Write the data out again, character for character, with no images.
::: SUPPLIED DATA :::
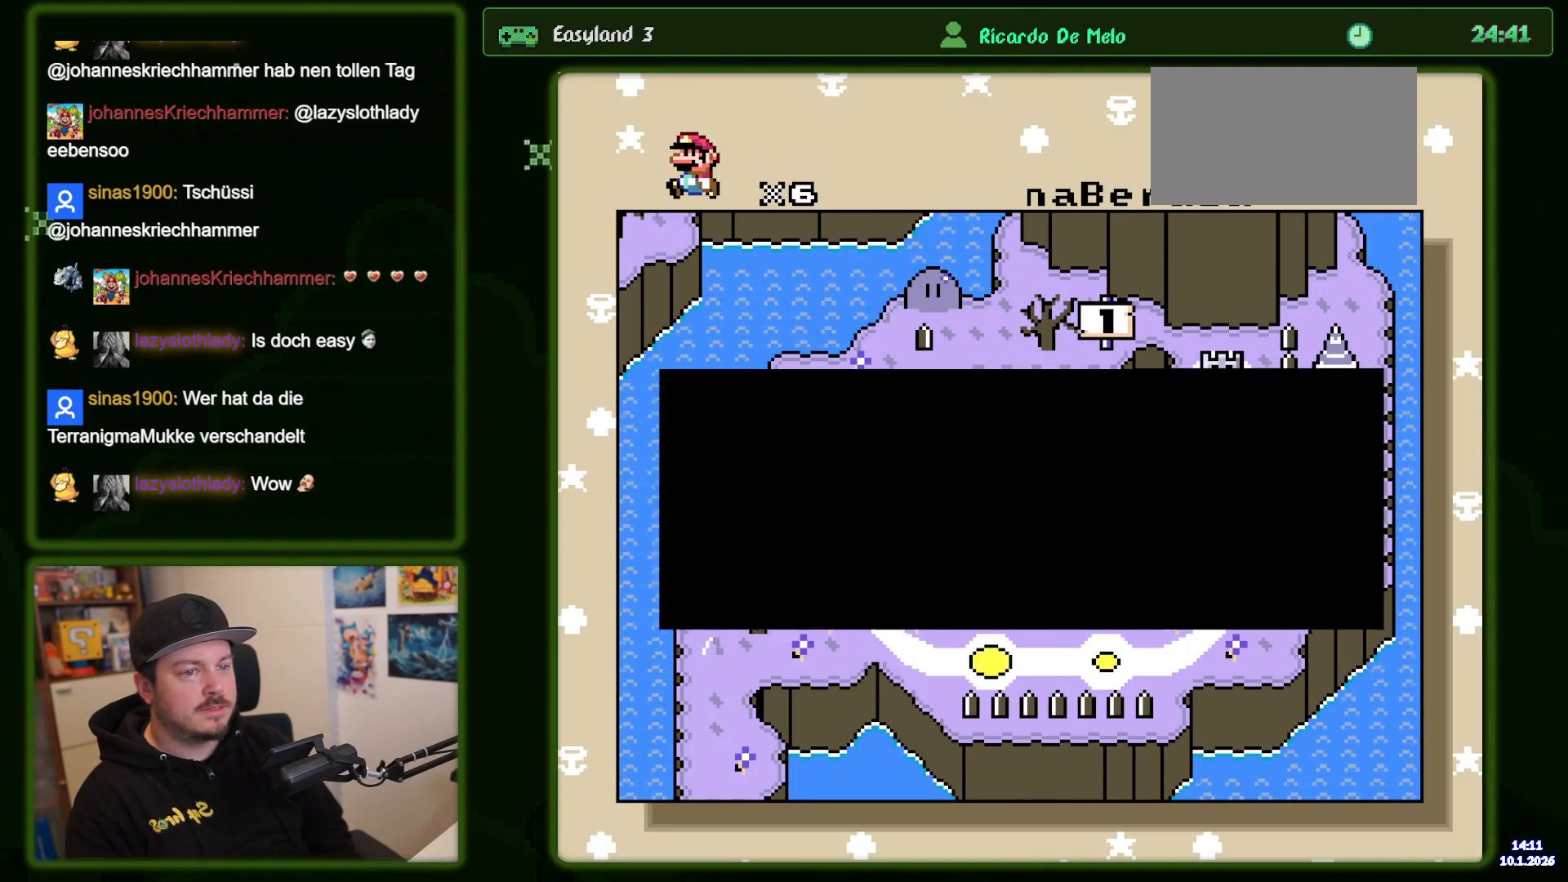
{"buttons": [], "events": [[83, "B", "down"], [233, "B", "up"]]}
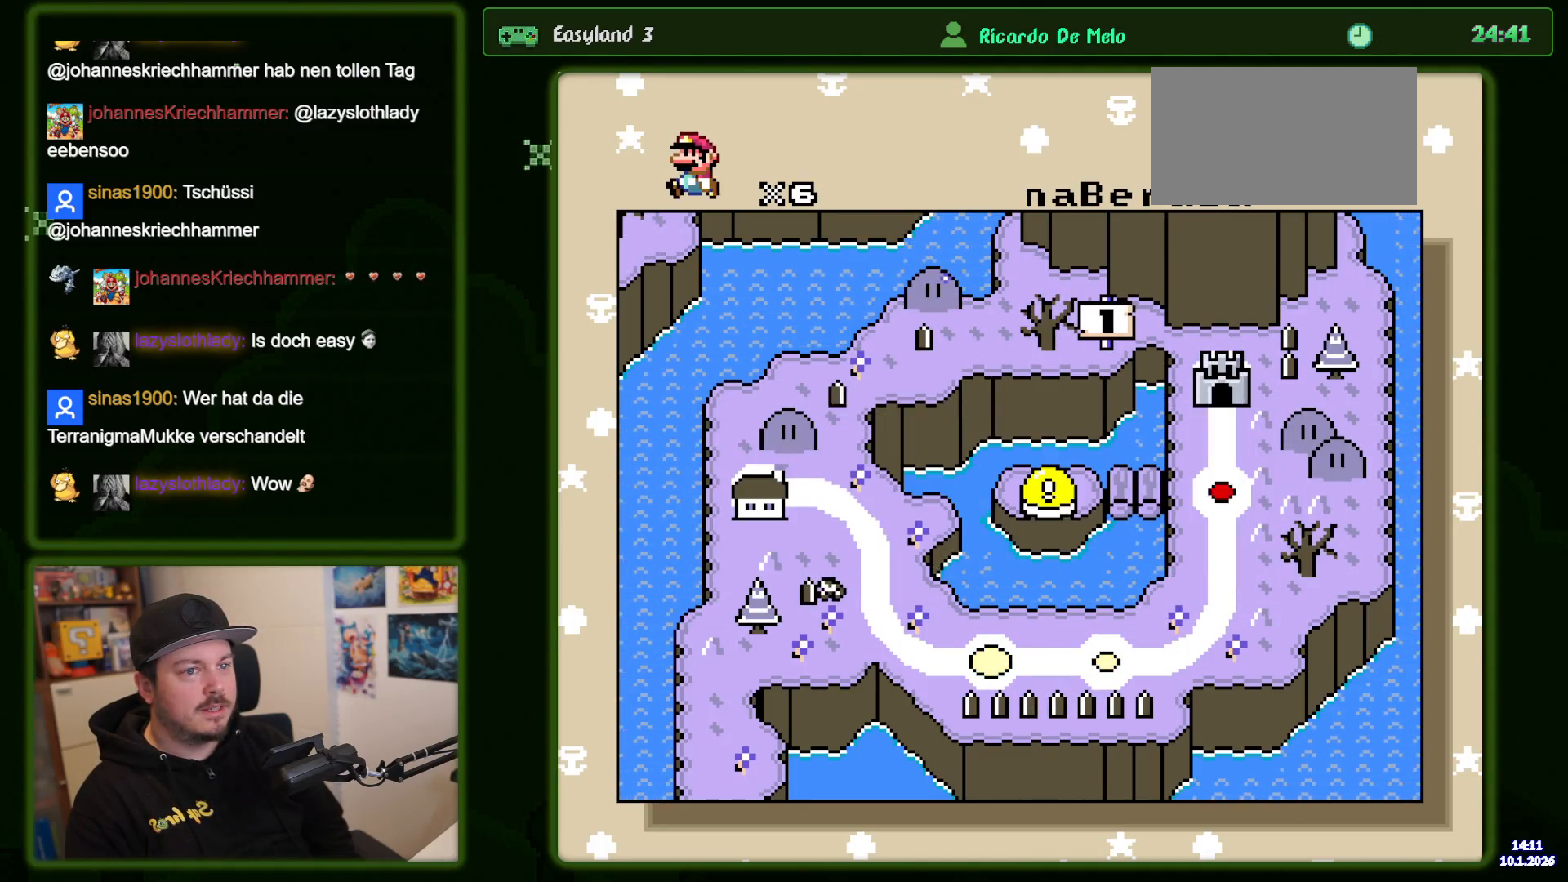
{"buttons": [], "events": []}
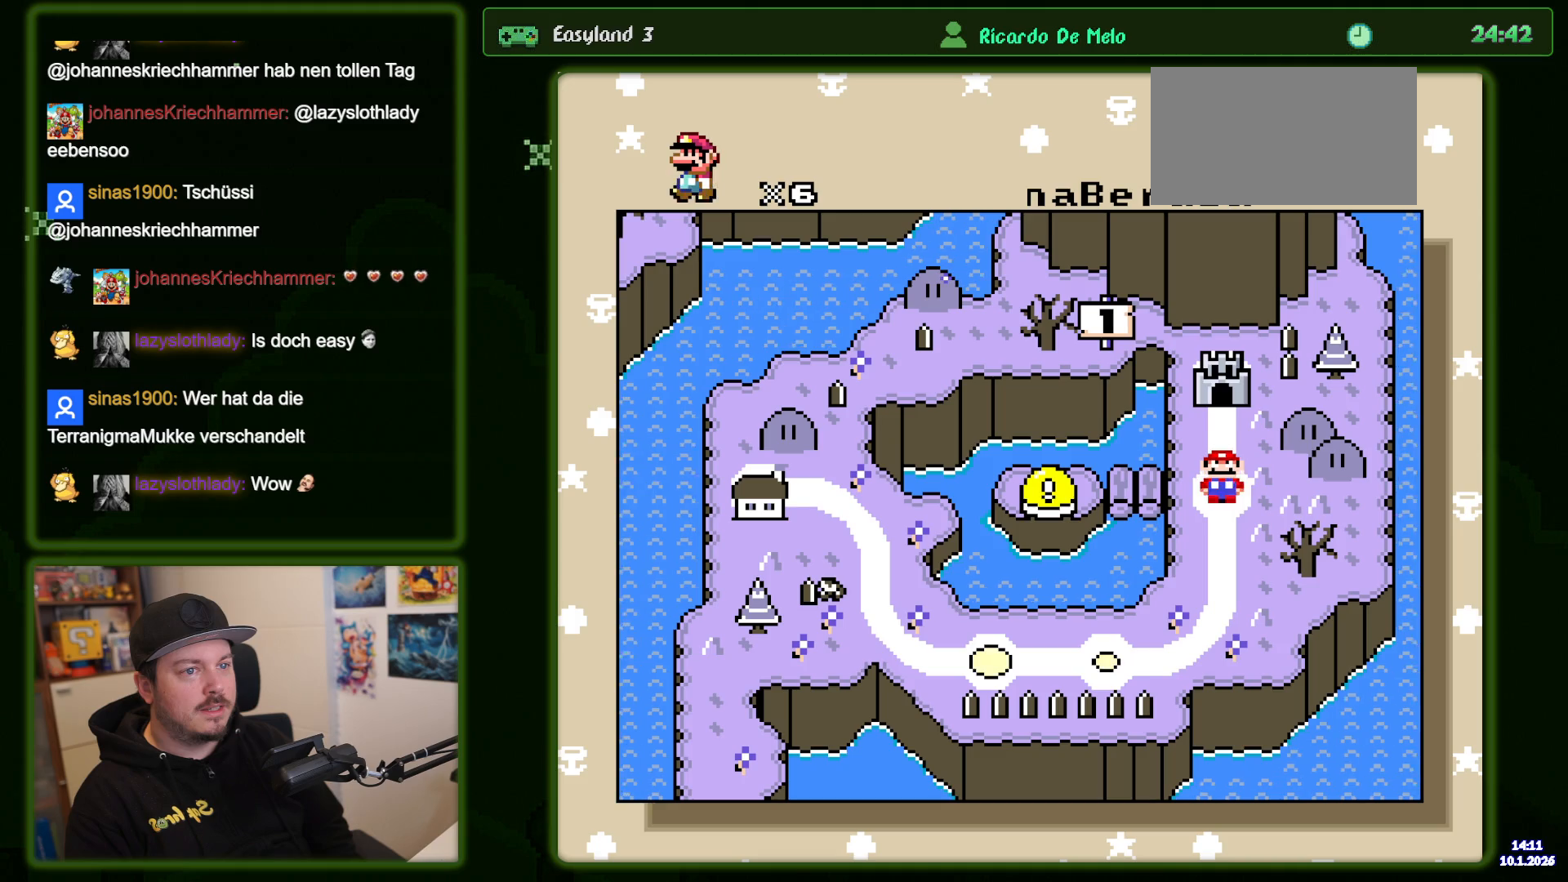
{"buttons": [], "events": []}
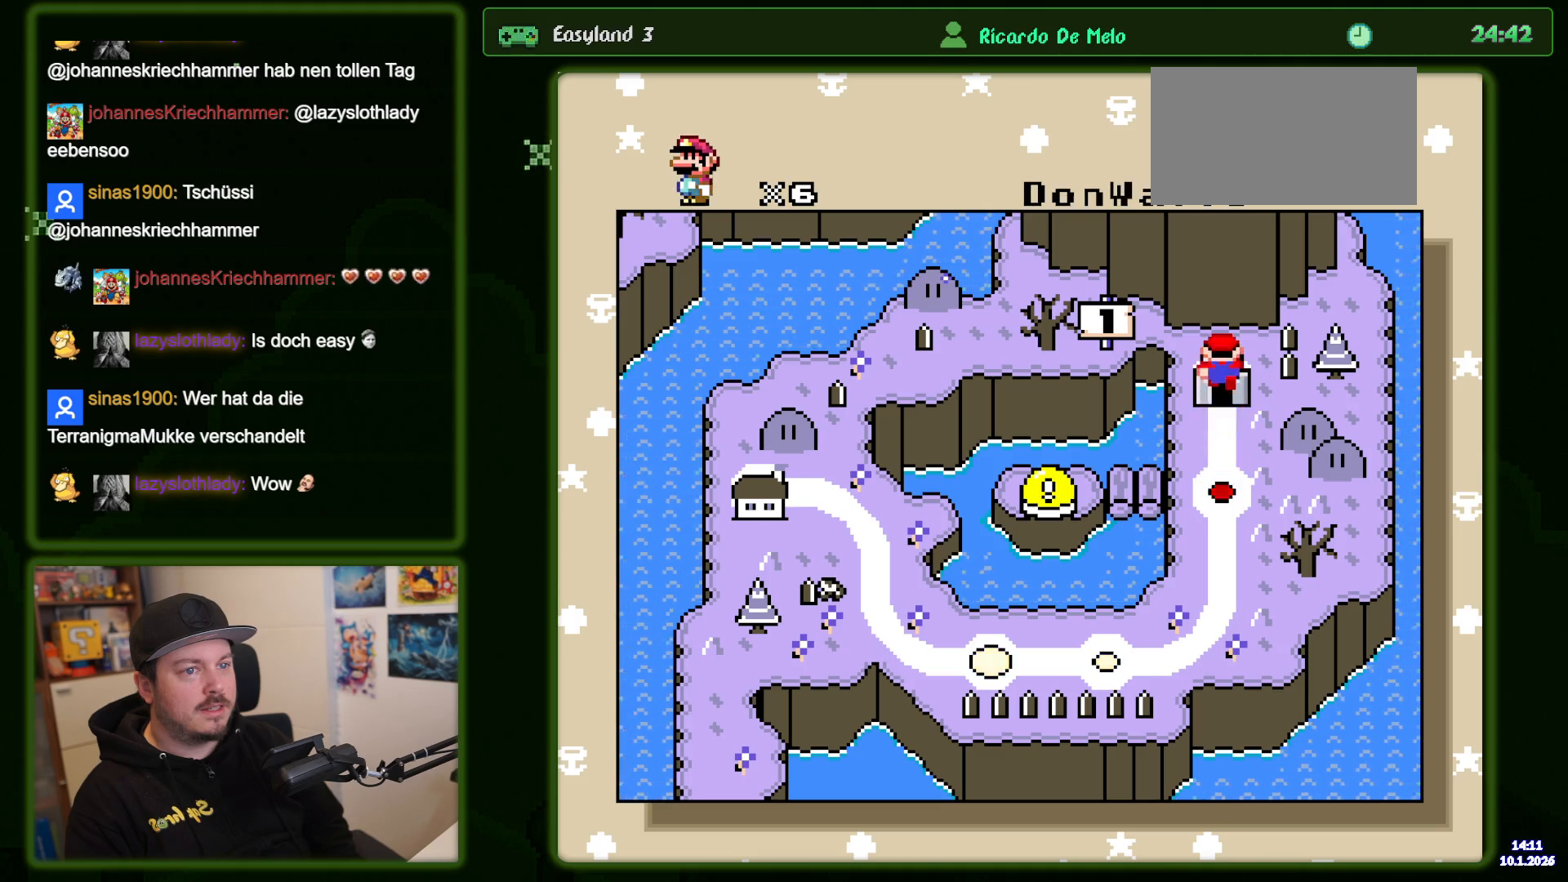
{"buttons": [], "events": [[150, "B", "down"], [383, "B", "up"]]}
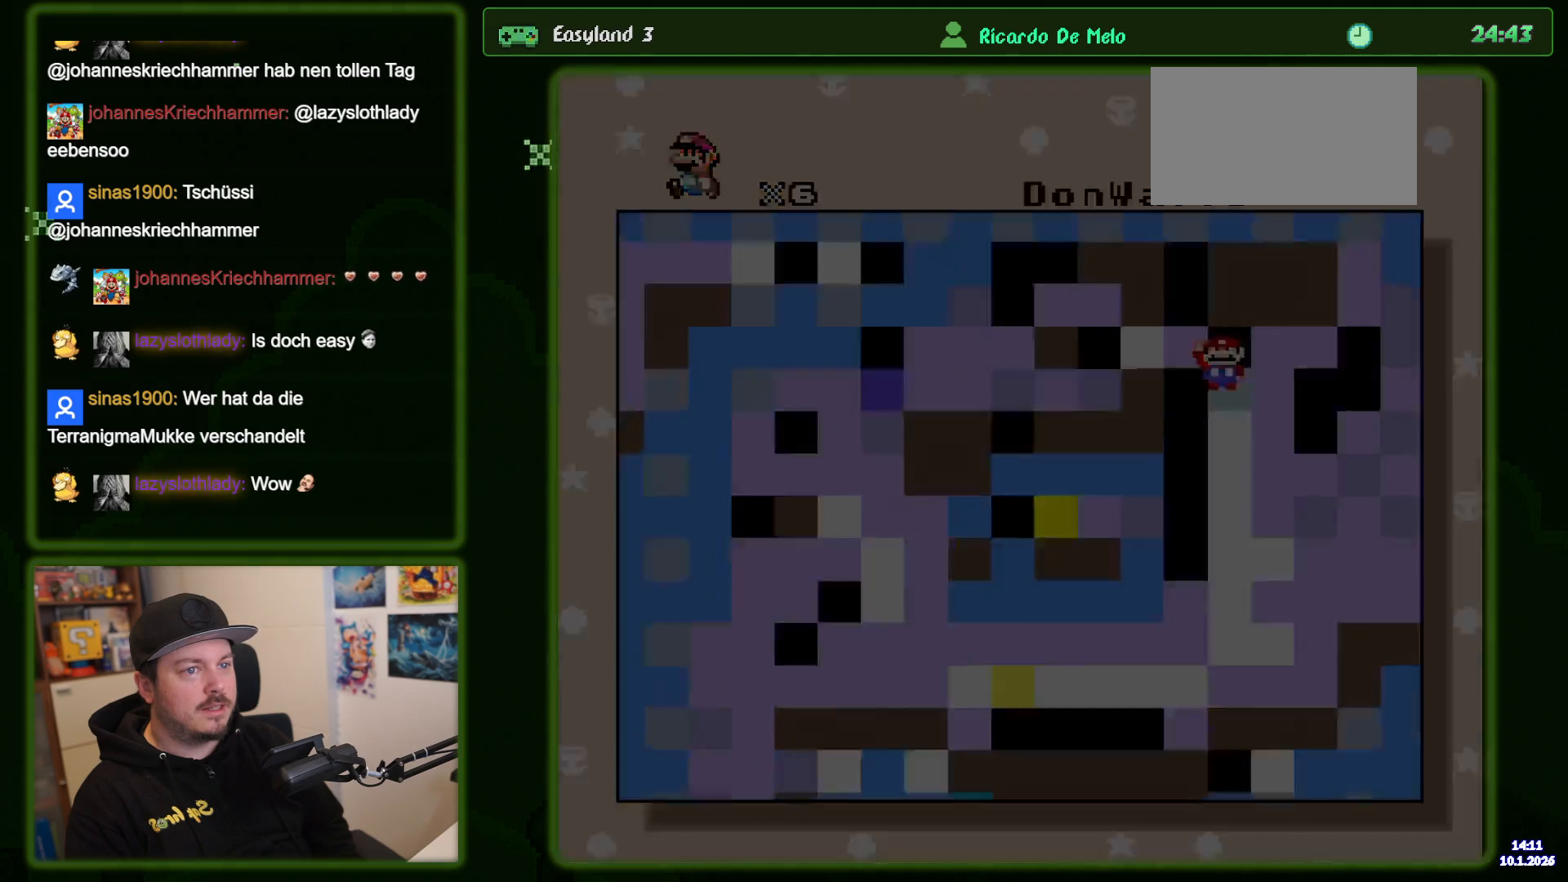
{"buttons": ["B", "Y"], "events": [[366, "B", "down"], [366, "Y", "down"]]}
:::
» EXERCISE ANSWER:
{"buttons": [], "events": [[83, "B", "down"], [233, "B", "up"]]}
{"buttons": [], "events": []}
{"buttons": [], "events": []}
{"buttons": [], "events": [[150, "B", "down"], [383, "B", "up"]]}
{"buttons": ["B", "Y"], "events": [[366, "B", "down"], [366, "Y", "down"]]}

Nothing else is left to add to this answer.